A Prayer for Travelers by Ruchika Tomar (available July 9)

Ruchika Tomar's debut novel is a fierce account of the violent cost of being a woman in this world, the fierceness with which women will go to save each other, and the surreal desolation—both literal and psychic—of the American West. The book centers around Cale and Penny, two young women whose paths cross at just the right moment to bond them together. Cale is the sedate one and Penny is the wild one, but when Penny disappears, it's Cale who must go on a quest to find her, and save them both. Tomar writes with blistering precision, her portrayal of the ways in which we're formed by love and trauma is sensitive, yet searing.

Costalegre by Courtney Maum (available July 16)

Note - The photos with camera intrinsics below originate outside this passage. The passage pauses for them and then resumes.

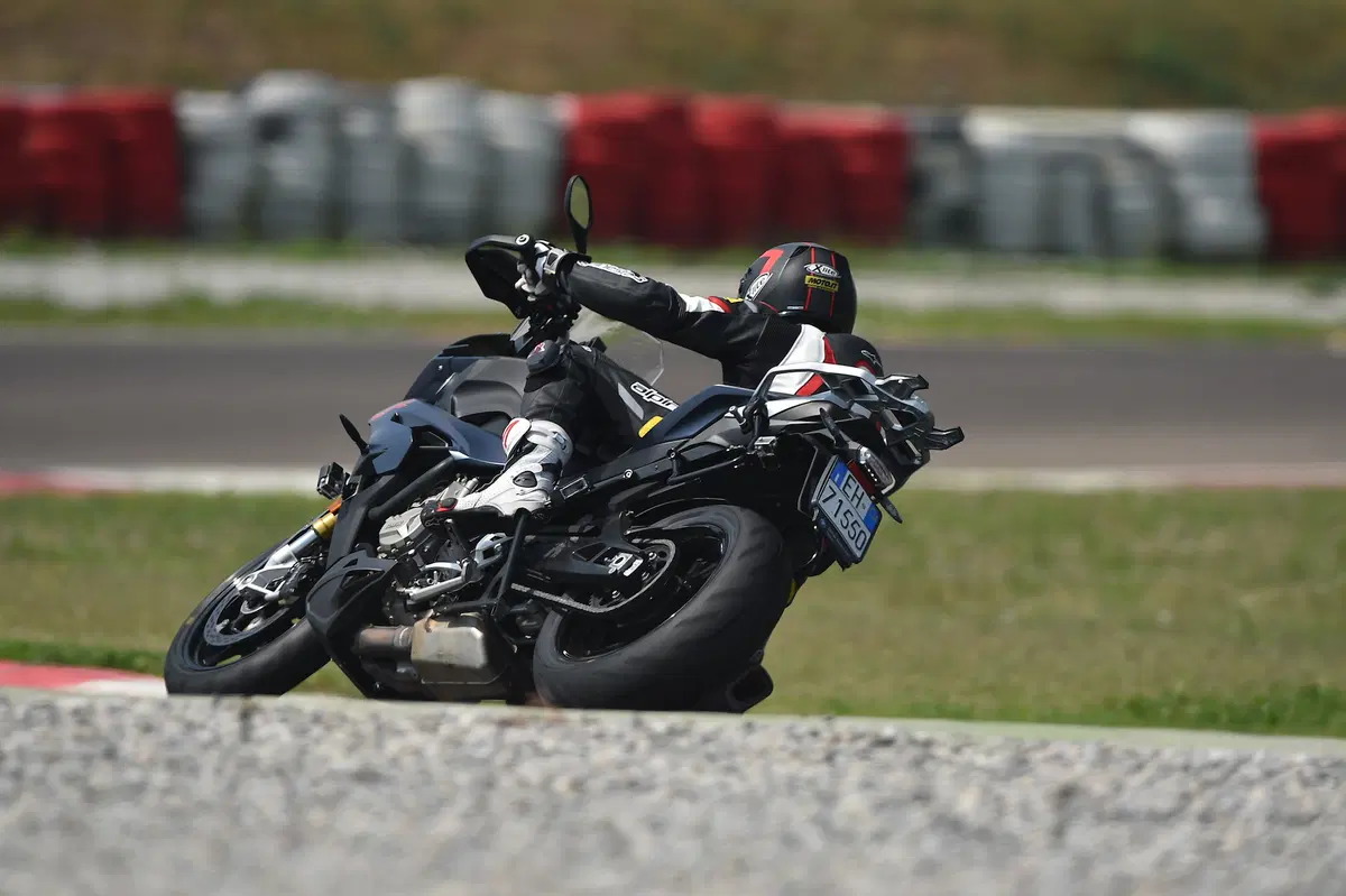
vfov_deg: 2.3
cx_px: 673
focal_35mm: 600
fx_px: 22423
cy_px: 448
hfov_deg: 3.4
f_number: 7.1
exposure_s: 1/800
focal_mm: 600
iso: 63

In 1937, Europe was on the brink of war, and somebody had to think of the artists. That person is heiress and art aficionado Leonora Calaway (loosely based on real-life heiress and art aficionado Peggy Guggenheim), who helps a group of surrealists escape Europe for Costalegre, Calaway's hideaway in Mexico. Also at Costalegre is Calaway's teenage daughter, Lara (based on Guggenheim's teenage daughter, Pegeen), who greets these artists with some skepticism—this is what she was pulled out of school for? Soon enough, though, she starts to appreciate the lush paradise and its possibilities, as she builds a connection with a much older sculptor, in the hopes of finding some of the love she's never gotten from her mother. Maum dazzles with this book, offering up a mesmerizing story of alienation, intimacy, and the elusive powers of art.

The Nickel Boys by Colson Whitehead (available July 16)

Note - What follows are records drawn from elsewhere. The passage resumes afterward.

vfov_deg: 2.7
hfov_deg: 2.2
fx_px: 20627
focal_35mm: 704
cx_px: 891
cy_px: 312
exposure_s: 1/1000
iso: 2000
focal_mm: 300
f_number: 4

Colson Whitehead's follow-up to The Underground Railroad is devastating and powerful, a harrowing novelization on another dark aspect of American history. The titular "Nickel Boys" are the young men who are being held in Florida's Nickel Academy, a Florida reform school that Whitehead modeled after a real institution that ruined the lives of Florida boys for over 100 years. Whitehead tells this story through the experiences of two boys: Elwood, who was on his way to college, winds up at Nickel Academy by a cruel twist of fate, and remains convinced that the world is still a good and fair place; and Turner, who knows better. Never didactic, but always illuminating—even those darkest of places in our collective story—The Nickel Boys is a brilliant, horrifying look into the legacy of Jim Crow, and the ways in which racism and oppression don't exist in defiance to the American Dream, but rather as its fuel.

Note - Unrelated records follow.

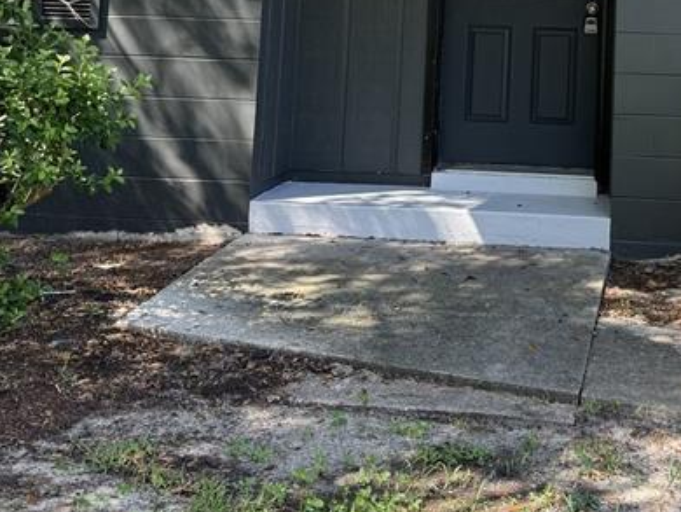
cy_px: -103
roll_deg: -1.4
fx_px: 1240
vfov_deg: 21.6
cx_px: 557
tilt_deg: +2.9
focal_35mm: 63
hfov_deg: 29.9
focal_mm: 6.76
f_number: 1.78
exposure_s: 1/223
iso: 64
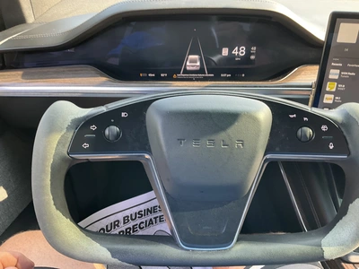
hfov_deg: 61.7
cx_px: 180
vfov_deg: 48.2
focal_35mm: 29
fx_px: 301
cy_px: 134
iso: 64
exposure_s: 1/81
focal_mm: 3
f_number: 1.8
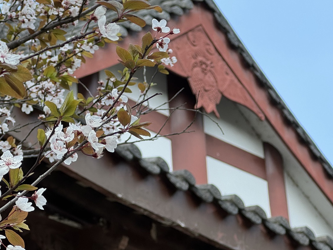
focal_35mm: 135
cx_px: 135
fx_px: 1299
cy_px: 140
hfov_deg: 14.6
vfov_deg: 11.0
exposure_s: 1/210
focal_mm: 9
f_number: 2.8
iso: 25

Screen Tests: Stories and Other Writing by Kate Zambreno (available July 23)

There is a singular twitchiness intrinsic to brilliance, a quickness that's always primed to start sparking. It's difficult to capture this in fiction, because this kind of mercurial motion doesn't really like to be restrained on the page. But, it's vividly present in Kate Zambreno's latest, Screen Tests (not "Scream Tests," but also not not "Scream Tests," maybe). This collection of stories and snippets ranges far and wide within the reaches of Zambreno's mind, touching on topics like nemeses and art and dogs in film; Zambreno also reflects on cultural figures from Peter Hujar and Kathy Acker to Amal Clooney, offering skewed, subversive perspectives that manage to make my own thoughts on the subjects that much more lucid. It's the rare book that's a pure joy to read, but this is one; it delights in petty enthusiasms and grievances, it steals its way into your consciousness like only the most worthwhile things do.